Get Informed, Stay Inspired

The first solar observatory in India has arrived at its destination.
Science & Health Technology

The first solar observatory in India has arrived at its destination.

India has reached a significant point in its space exploration efforts by successfully launching a spacecraft into an orbit for a five-year mission to study the sun.

Four months after successfully landing an unmanned spacecraft on the moon’s southern polar region, India has joined a prestigious group of countries studying the sun. This achievement solidifies India’s growing reputation as a leading nation in the field of space exploration.

On Saturday, the Indian Space Research Organization announced that the Aditya L-1 space observatory has successfully reached its designated position for monitoring the sun’s outer layer and transmitting data back to Earth. The spacecraft, launched on September 2, took four months to reach its destination.

According to a statement from ISRO, the Aditya-L1 spacecraft follows a cyclical Halo orbit positioned approximately 1.5 million kilometers away from Earth.

The satellite Aditya-L1 is named after the Hindu deity Aditya, who represents the sun in Sanskrit mythology. “L1” denotes Lagrange point 1, the specific spot in space where the satellite is positioned between the sun and Earth.

According to Chaitanya Giri, an associate professor of environmental sciences at Flame University in Pune, this showcases India’s ability to journey beyond a million kilometers from the Earth’s orbit. It is a rare capability possessed by only a handful of countries, with India being the first in Asia to achieve it. Giri also highlights the importance of being able to maintain deep space communication with a spacecraft that has traveled such a great distance and sustain the mission for an extended period.

The Indian space mission will be dedicated to observing the sun for a duration of five years. The spacecraft is currently situated at the “Lagrange 1” point, which allows for an unobstructed view of the sun, even during solar eclipses.

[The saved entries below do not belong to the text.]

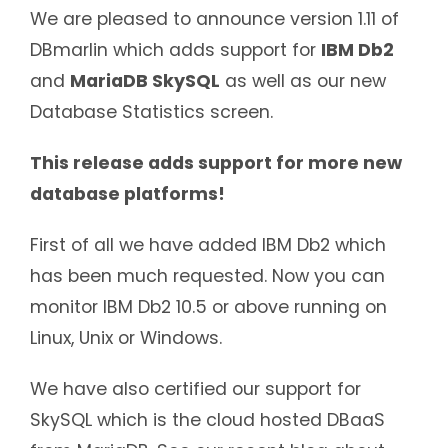
We are pleased to announce version 1.11 of
DBmarlin which adds support for
IBM Db2
and
MariaDB SkySQL
as well as our new
Database Statistics screen.
This release adds support for more new
database platforms!
First of all we have added IBM Db2 which
has been much requested. Now you can
monitor IBM Db2 10.5 or above running on
Linux, Unix or Windows.
We have also certified our support for
SkySQL which is the cloud hosted DBaaS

The primary objective of the mission is to improve our knowledge of space weather, the changes in the space environment between Earth and the sun. This information is essential for safeguarding satellites and other spacecraft, as stated by scientists who study space.

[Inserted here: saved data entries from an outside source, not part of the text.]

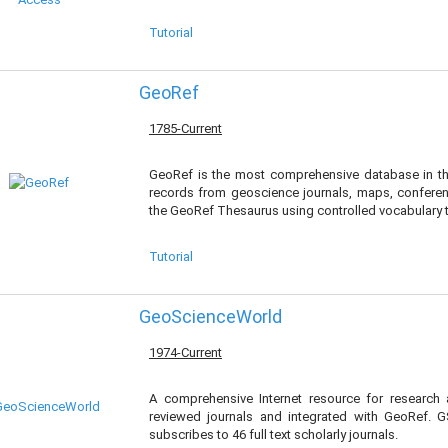
Tutorial
GeoRef
1785-Current
GeoRef is the most comprehensive database in th
records from geoscience journals, maps, confere
the GeoRef Thesaurus using controlled vocabulary te
Tutorial
GeoScienceWorld
1974-Current
A comprehensive Internet resource for research
reviewed journals and integrated with GeoRef. GS
subscribes to 46 full text scholarly journals.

Ajay Lele, a space scientist and former senior fellow at the Manohar Parrikar Institute of Defense Studies and Analyses in New Delhi, emphasized the importance of comprehending space weather now that there are numerous satellites orbiting the Earth.

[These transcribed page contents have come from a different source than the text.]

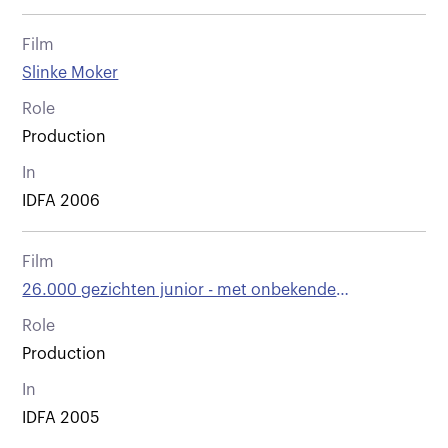
Film
Slinke Moker
Role
Production
In
IDFA 2006
Film
26.000 gezichten junior - met onbekende
bestemming vertrokken
Role
Production
In
IDFA 2005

The speaker mentioned that space weather refers to disruptions that occur on the sun, such as solar winds, solar flares, and coronal mass ejections. He emphasized the importance of studying all three of these components.

Aditya-L1 is expected to be able to give warnings about space storms that can have an impact on Earth, occasionally affecting the operation of satellites and radio communications.

The spacecraft is outfitted with seven scientific tools to examine particles of solar wind and magnetic fields.

Several countries, including the U.S., European Union, Japan, and China, have launched missions to observe the sun through space agency programs.

The Indian space program, initiated in the 1960s, has become more well-known during the leadership of Prime Minister Narendra Modi. It is perceived as a way to enhance India’s reputation on a global scale.

On Saturday, Modi shared on X (previously known as Twitter) that India has achieved another significant feat. He praised the unwavering commitment of our scientists in successfully executing a highly challenging and intricate space mission.

The Indian space agency has scheduled several important missions, including a manned space mission set to launch this year and an interplanetary mission to Mars.

Experts say that in addition to scientific space missions, India is working to improve its military capabilities in space. This was evident in 2019 when India successfully tested an anti-satellite weapon, showcasing its ability to destroy satellites in orbit. This puts India in a select group with the United States, China, and Russia as the only countries with this capability.

In the upcoming five years, India is aiming to create 50 novel satellites utilizing artificial intelligence technology. This initiative aims to strengthen the nation’s border monitoring and improve its “geo-intelligence” capabilities. According to S. Somanath, the chairman of the Indian Space Research Organization (ISRO), this statement was made last month.

Experts believe that India’s military relies heavily on improving its space surveillance abilities. This is particularly important as India is concerned about its borders with China in the Himalayas, where disputes have led to military conflicts. Additionally, India is also focused on the Indian Ocean region, where China’s growing influence is a concern.